[Exercise objective]:
Print the lines from the one containing "99.55 to 99.90: 5" to the one containing "102.45 to 102.80: 1", both included, with no changes.

[Extracted entries]:
****************

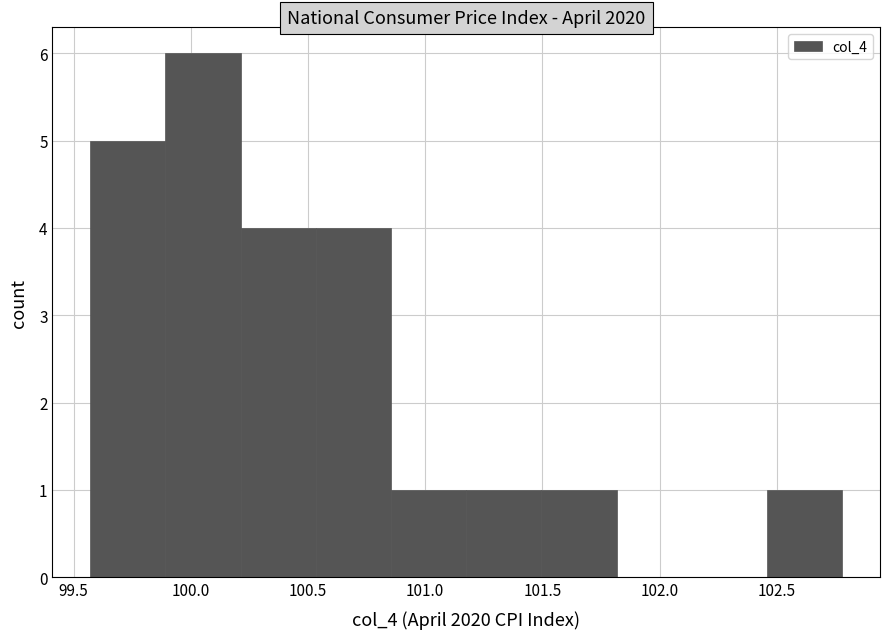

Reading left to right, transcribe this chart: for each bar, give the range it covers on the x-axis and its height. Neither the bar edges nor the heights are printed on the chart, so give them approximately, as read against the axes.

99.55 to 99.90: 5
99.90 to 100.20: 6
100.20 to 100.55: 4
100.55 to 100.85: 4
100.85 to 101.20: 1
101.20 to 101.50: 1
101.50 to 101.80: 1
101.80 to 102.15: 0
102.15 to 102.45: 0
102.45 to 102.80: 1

****************

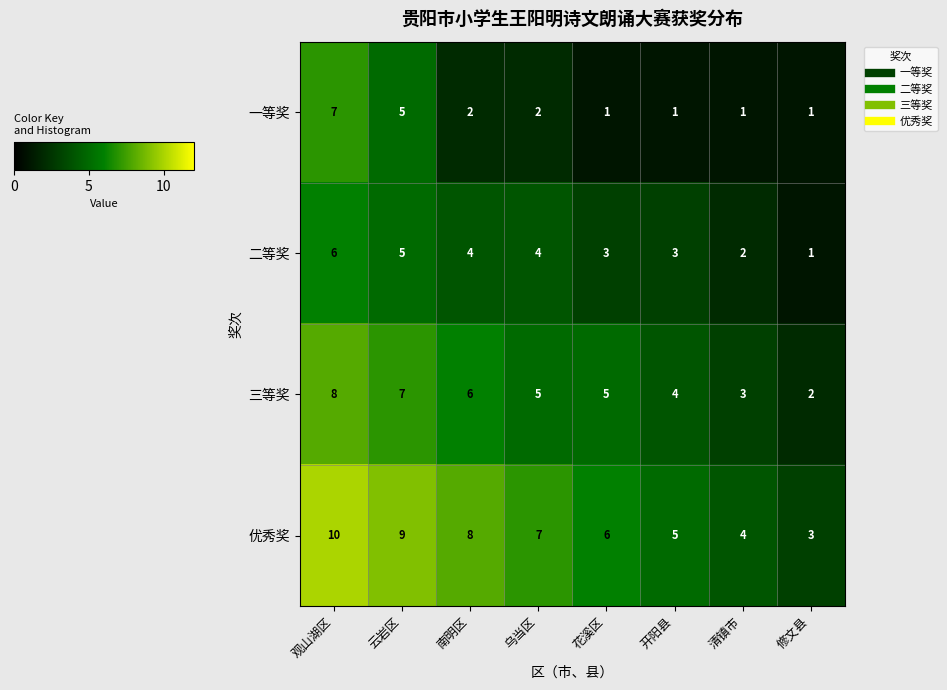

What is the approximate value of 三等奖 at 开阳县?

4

****************

[Output below]:
99.55 to 99.90: 5
99.90 to 100.20: 6
100.20 to 100.55: 4
100.55 to 100.85: 4
100.85 to 101.20: 1
101.20 to 101.50: 1
101.50 to 101.80: 1
101.80 to 102.15: 0
102.15 to 102.45: 0
102.45 to 102.80: 1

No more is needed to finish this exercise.